Był pijany, miał sądowy zakaz i nie zatrzymał się do kontroli drogowej. Mechanik z Rawy Mazowieckiej z zarzutami

policja

Policjanci z rawskiej drogówki interweniowali wobec, kierowcy Renault, który nie zatrzymał się do kontroli drogowej. Jak się okazało, 36-letni mieszkaniec Rawy Mazowieckiej próbował w ten sposób uniknąć konsekwencji związanych z jazdą w stanie nietrzeźwości oraz złamaniem sądowego zakazu kierowania pojazdami.

W środę, 28 września przed godziną 8.00 funkcjonariusze "drogówki'' dokonywali pomiaru prędkości w Rawie Mazowieckiej. Namierzyli Renault, którego kierujący wyraźnie nie stosował się do obowiązujących ograniczeń. 

- Pomiar prędkości jadącego pojazdu wykazał, że porusza się 75 km/h w obszarze zabudowanym. Mężczyzna nie zastosował się do nakazu zatrzymania. Policjanci po krótkim pościgu stracili z oczu kierującego. Natychmiast pojechali pod adres właściciela samochodu. Okazało się, że ten dzień wcześniej oddał swoje auto do mechanika. Policjanci dotarli do mężczyzny, który miał naprawiać samochód. W trakcie dojazdu otrzymali informację od dyżurnego, że ów mechanik zadzwonił do komendy aby zgłosić, że w nocy ktoś z jego posesji zabrał Renault, a teraz właśnie samochód odstawił. Oczywiście wszystko było kłamstwem, aby uniknąć odpowiedzialności - mówi mł. asp. Agata Krawczyk.

Mężczyzna, którego wizerunek zarejestrowało urządzenie do pomiaru prędkości i mechanik to ta sama osoba. Policjanci zatrzymali 36-latka. Miał w organizmie blisko promil alkoholu. Po sprawdzeniu w policyjnych kartotekach wyszło na jaw, że posiada również sądowy zakaz prowadzenia wszelkich pojazdów mechanicznych obowiązujący jeszcze przez najbliższe 4 lata. Mężczyzna został doprowadzony do policyjnego aresztu i po wytrzeźwieniu śledczy przedstawili mu zarzuty. Grozi mu ara do 5 lat pozbawienia wolności.

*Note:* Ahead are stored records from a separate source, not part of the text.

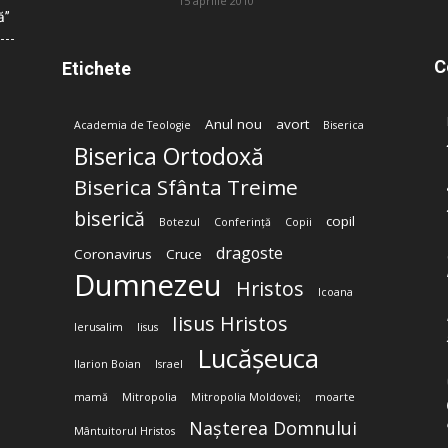
15 aprilie 2010
ă”
C
Etichete
Anul nou
avort
Academia de Teologie
Biserica
Biserica Ortodoxă
Biserica Sfânta Treime
biserică
copil
Botezul
Conferință
Copii
dragoste
Coronavirus
Cruce
Dumnezeu
Hristos
Icoana
Iisus Hristos
Ierusalim
Iisus
Lucășeuca
Ilarion Boian
Israel
mamă
Mitropolia
Mitropolia Moldovei;
moarte
Nașterea Domnului
Mântuitorul Hristos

- Nieodpowiedzialny, nietrzeźwy kierowca to śmiertelne zagrożenie dla każdego uczestnika ruchu drogowego. Każdy z nas powinien reagować. Widząc wsiadającą za kierownicę osobę, której stan wydaje się nam podejrzany, należy uniemożliwić jej dalszą jazdę i niezwłocznie zadzwonić pod numer alarmowy 112, aby jak najszybciej na miejscu pojawili się policjanci - apeluje mł. asp. Agata Krawczyk.